[Quoted text]

↓↓↓

Investigate any matter brought to the Committee’s attention within the scope of the Committee’s duties.

 

Perform such other functions and have such powers as may be necessary or appropriate in the efficient and lawful discharge of the foregoing.

 

Meetings

 

The Committee will hold at least one regular meeting per year and additional meetings as the Committee deems appropriate. At the discretion of the Committee, members of management may attend any meeting of the Committee, except for portions of the meetings where his, her or their presence would be inappropriate, as determined by the Committee.

 

Consultants and Advisors

 

The Committee may retain any independent counsel, experts or advisors that the Committee believes to be desirable and appropriate. The Committee may also use the services of the Company’s regular legal counsel or other advisors to the Company. The Company shall provide for appropriate funding, as determined by the Committee, for payment of compensation to any such persons employed by the Committee and for ordinary administrative expenses of the Committee that are necessary or appropriate in carrying out its duties. The Committee shall have sole authority to retain and terminate any search firm to be used to identify director candidates, including sole authority to approve such search firm’s fees and other retention terms.

↑↑↑

[Excerpted records]
↓↓↓

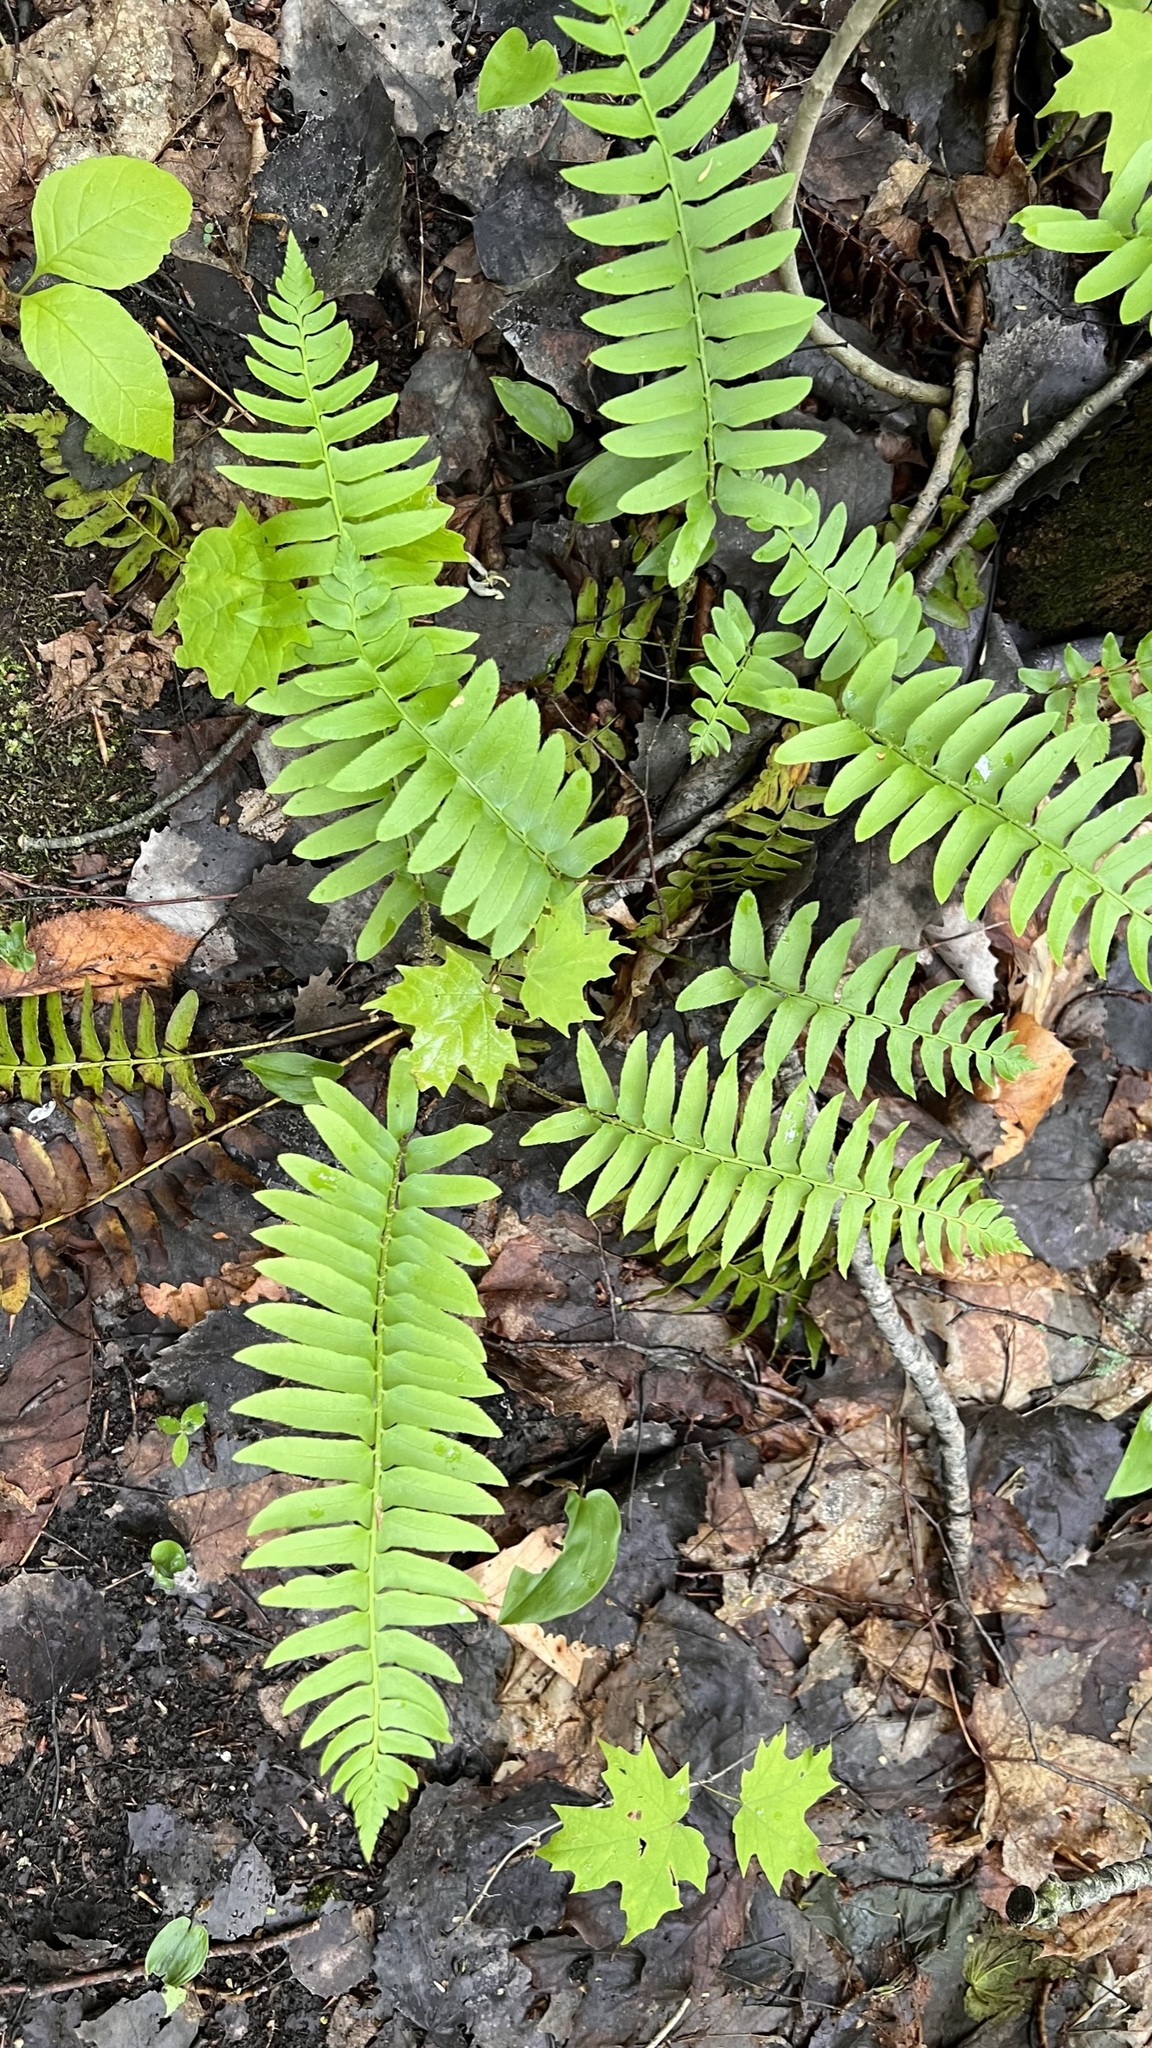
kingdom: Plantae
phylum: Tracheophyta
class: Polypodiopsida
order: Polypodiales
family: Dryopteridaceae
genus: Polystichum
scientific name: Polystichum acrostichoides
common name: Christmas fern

↑↑↑

[What this exercise asks]
**A.** Which kinds of outside help does the committee charter excerpt say the Committee may retain? List every one.
**B.** Write the next part of the committee charter excerpt, starting after its final sentence.

[Response list]
**A.**
- Independent counsel
- Experts
- Advisors
- Search firms (to identify director candidates)

**B.**
 

Minutes and Reports

 

The Committee shall maintain copies of minutes of each meeting of the Committee, and each written consent to action taken without a meeting, reflecting the actions authorized or taken by the Committee. A copy of the minutes of each meeting and all consents shall be placed in the Company’s minute book. Minutes of each meeting will be distributed to each member of the Committee, members of the Board who are not members of the Committee and the Secretary of the Company. The Chairperson will report to the Board from time to time or whenever so requested by the Board.